[Records]:
*** Block opens ***
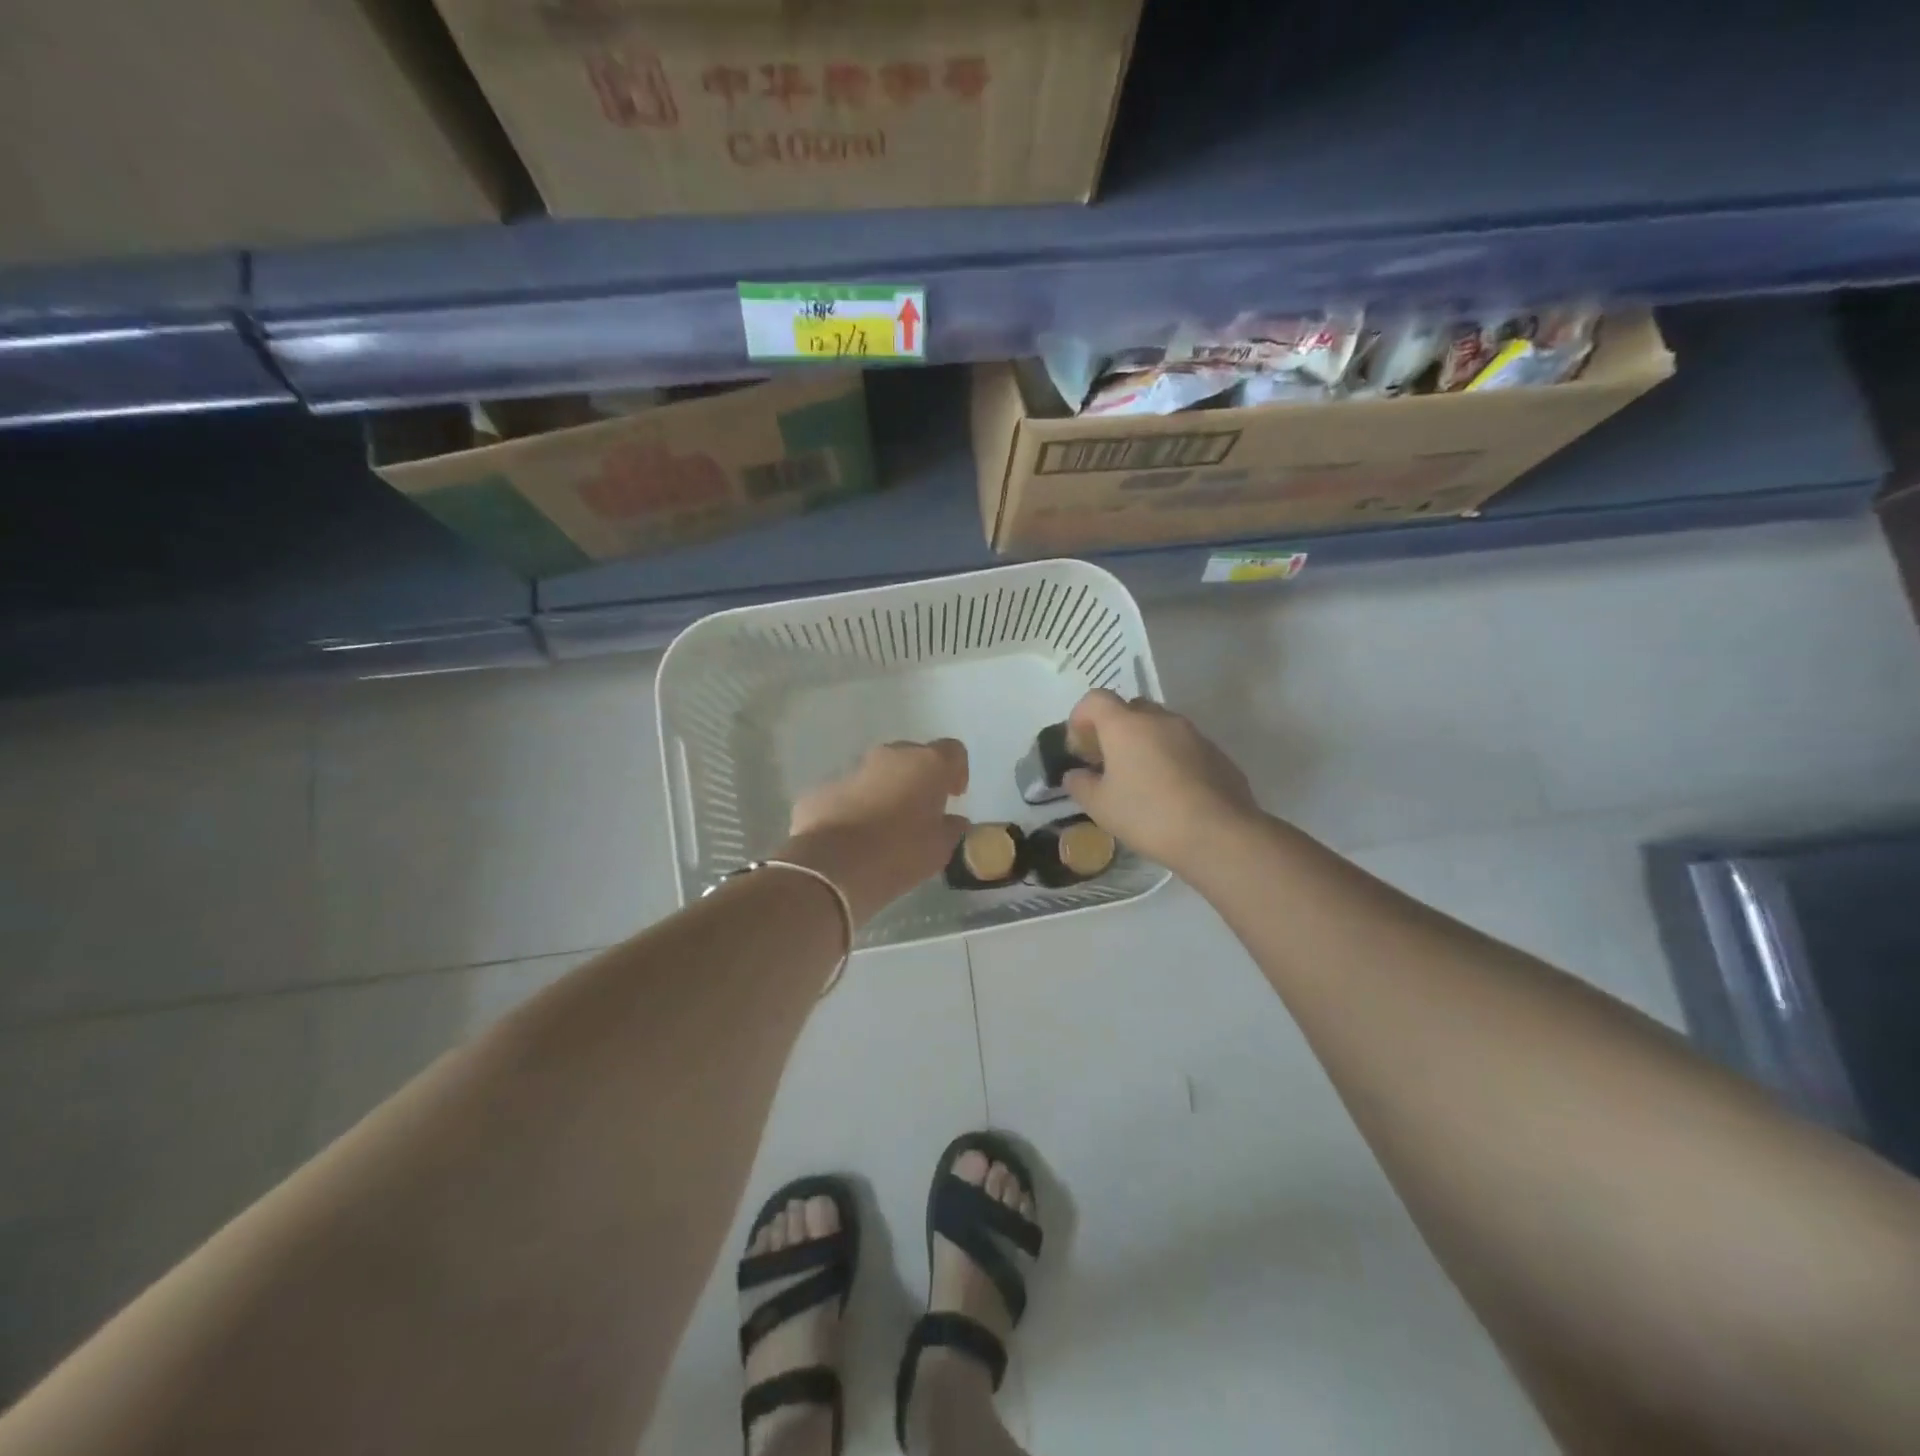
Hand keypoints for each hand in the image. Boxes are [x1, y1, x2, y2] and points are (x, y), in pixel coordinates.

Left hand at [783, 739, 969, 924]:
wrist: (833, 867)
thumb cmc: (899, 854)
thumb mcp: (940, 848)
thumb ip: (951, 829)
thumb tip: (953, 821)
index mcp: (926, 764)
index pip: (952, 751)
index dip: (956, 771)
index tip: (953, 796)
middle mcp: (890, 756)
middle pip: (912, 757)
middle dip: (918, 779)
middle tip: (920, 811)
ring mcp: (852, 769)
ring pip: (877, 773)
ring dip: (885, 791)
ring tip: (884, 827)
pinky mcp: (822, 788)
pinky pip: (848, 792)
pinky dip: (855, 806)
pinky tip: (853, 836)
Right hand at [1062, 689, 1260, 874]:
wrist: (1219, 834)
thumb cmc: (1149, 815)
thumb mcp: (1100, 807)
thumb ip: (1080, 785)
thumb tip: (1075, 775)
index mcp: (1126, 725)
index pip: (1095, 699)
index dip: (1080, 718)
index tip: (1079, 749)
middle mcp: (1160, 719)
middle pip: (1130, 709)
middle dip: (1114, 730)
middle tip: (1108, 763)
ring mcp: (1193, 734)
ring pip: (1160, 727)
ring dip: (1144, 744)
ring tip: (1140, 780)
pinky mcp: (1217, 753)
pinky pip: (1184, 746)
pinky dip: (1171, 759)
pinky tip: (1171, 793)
*** Block closes ***
*** Block opens ***
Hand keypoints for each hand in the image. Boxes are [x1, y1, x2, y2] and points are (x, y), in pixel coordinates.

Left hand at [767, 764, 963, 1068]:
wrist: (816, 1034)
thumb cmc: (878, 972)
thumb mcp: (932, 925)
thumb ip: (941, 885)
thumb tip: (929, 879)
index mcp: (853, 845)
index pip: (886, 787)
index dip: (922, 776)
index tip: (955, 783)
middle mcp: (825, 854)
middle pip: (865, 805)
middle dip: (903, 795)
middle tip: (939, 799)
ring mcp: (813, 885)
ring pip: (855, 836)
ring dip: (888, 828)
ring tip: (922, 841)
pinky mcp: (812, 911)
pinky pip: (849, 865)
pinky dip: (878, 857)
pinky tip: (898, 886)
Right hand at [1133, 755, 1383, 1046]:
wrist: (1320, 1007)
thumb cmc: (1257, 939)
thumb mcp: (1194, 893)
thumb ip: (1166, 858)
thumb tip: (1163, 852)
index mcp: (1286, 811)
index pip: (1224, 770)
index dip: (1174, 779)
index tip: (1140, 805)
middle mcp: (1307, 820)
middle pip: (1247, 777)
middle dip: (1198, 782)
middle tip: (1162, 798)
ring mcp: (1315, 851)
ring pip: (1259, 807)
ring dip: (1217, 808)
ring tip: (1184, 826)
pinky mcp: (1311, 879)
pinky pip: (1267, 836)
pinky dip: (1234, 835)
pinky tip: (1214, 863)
*** Block closes ***
[Exercise brief]: Above are records; repeat only the lines starting at the line with "thumb cmc: (878, 972)" and ending at the line with "ring mcp: (813, 885)", exactly as they appear, both included.

[Task result]:
thumb cmc: (878, 972)
thumb mcp: (932, 925)
thumb ip: (941, 885)
thumb tip: (929, 879)
index mcp: (853, 845)
index pip: (886, 787)
index dip: (922, 776)
index tip: (955, 783)
middle mcp: (825, 854)
middle pip: (865, 805)
middle dip: (903, 795)
middle tip: (939, 799)
ring mcp: (813, 885)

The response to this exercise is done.